NEWS
Deep Heterogeneous Autoencoders at the IEEE International Conference on Data Mining
In November of 2018, Tianyu Li, a Rakuten Institute of Technology researcher focusing on applied behavior analysis, attended the IEEE International Conference on Data Mining (ICDM) to present his paper. ICDM has become one of the most prestigious conferences in the data mining area and it serves as a significant platform for data miners to share promising research work, attracting attention from both academia and industry. Getting a paper accepted to the conference is very difficult, with high quality standards, and less than 20% of submitted papers this time around got accepted. Because of this we are very happy to get the opportunity to present it to some of the top minds in the field.
The conference covers a wide range of topics, including deep learning, supervised/unsupervised/semi-supervised learning, recommender systems, transfer learning, graph and reinforcement learning. There are always many inspiring and innovative models, methodologies and frameworks presented in each of these topics, so attending is great for widening our views on what is going on in the field, and to bring new ideas back to our daily work.

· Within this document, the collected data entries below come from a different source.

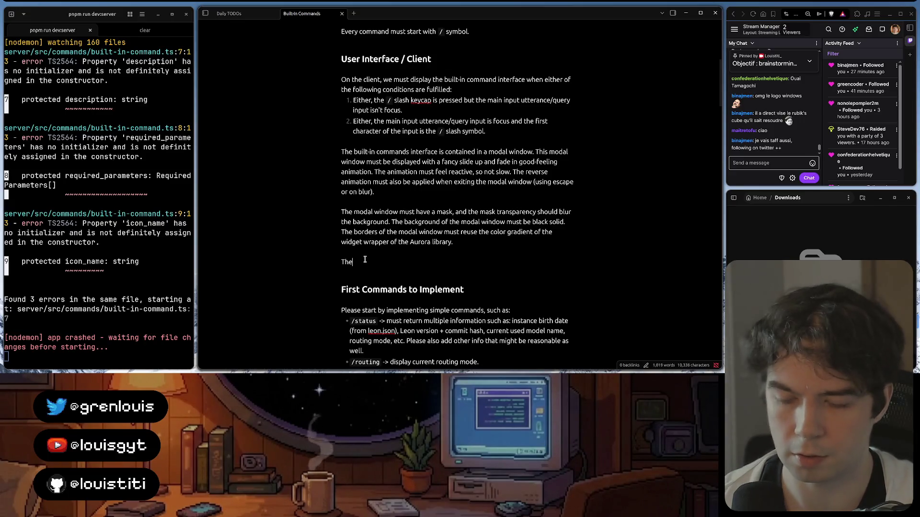
type("modal window must bedow co")
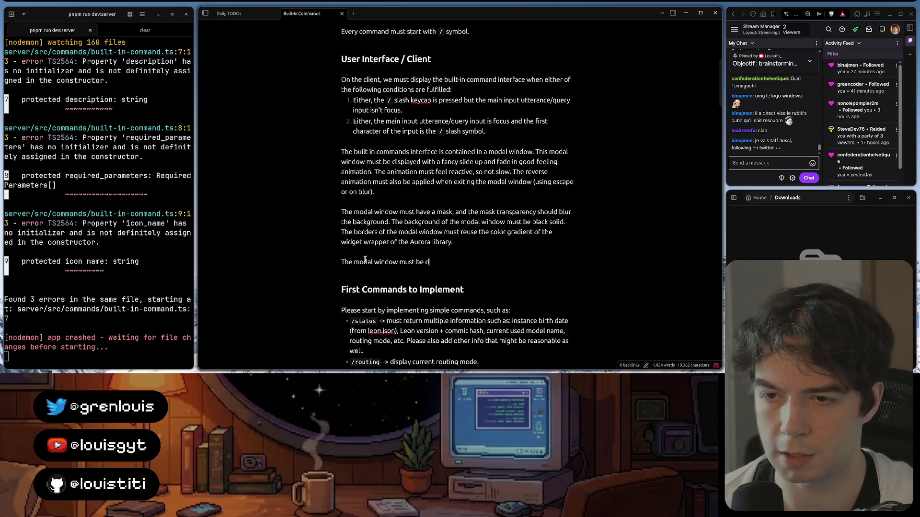
type("d ")
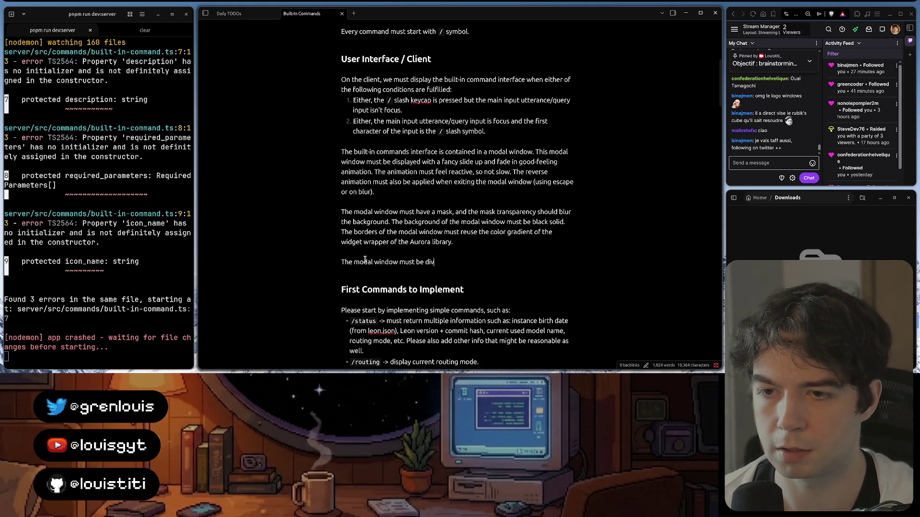
type("ed into 3")
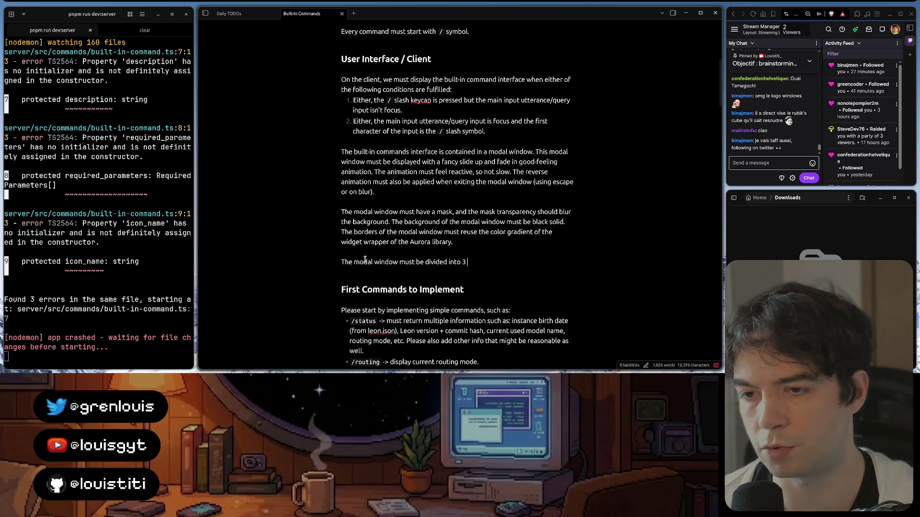
type("sections")
key("Return")
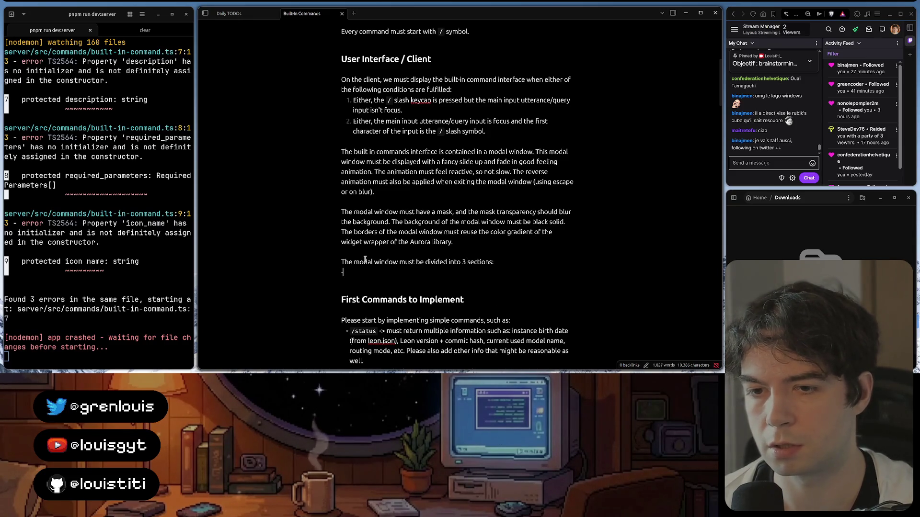
type("-")
key("BackSpace")
key("BackSpace")
key("BackSpace")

Although the hot topics are still about complex, powerful deep learning models, more and more research has started to study the interpretability and privacy issue of those models. People have started to think about how to visualize the results of black box algorithms, and how to ensure user privacy when exploiting data. Aside from this, much of the research demonstrated practical applications of transfer learning and reinforcement learning, showing the potential to conduct related research with Rakuten data to achieve more insights and contribution to our services.
For our technologically savvy readers, the Rakuten Institute of Technology paper accepted to the conference is entitled “Deep Heterogeneous Autoencoders for Collaborative Filtering”, and adopts heterogeneous auxiliary information to address the data sparsity problem of recommender systems. It proposes a model to learn a shared feature space from heterogeneous data, such as item descriptions, product tags, and online purchase history. It consists of autoencoders, not only for numerical and categorical data, but also for sequential data, which enables capturing user tastes, item characteristics and the recent dynamics of user preference.
As expected, we got a lot of great feedback after the presentation, giving insights and ideas on how we can keep improving the current work going forward. Another takeaway is that research on real industry-level dataset is getting much more attention than before. One of the reasons is that large scale datasets from industry is essential for current deep learning research. That also means that we, as the research institution of Rakuten, has a lot of potential to conduct cutting edge research, while at the same time contributing to our businesses by applying them using Rakuten data.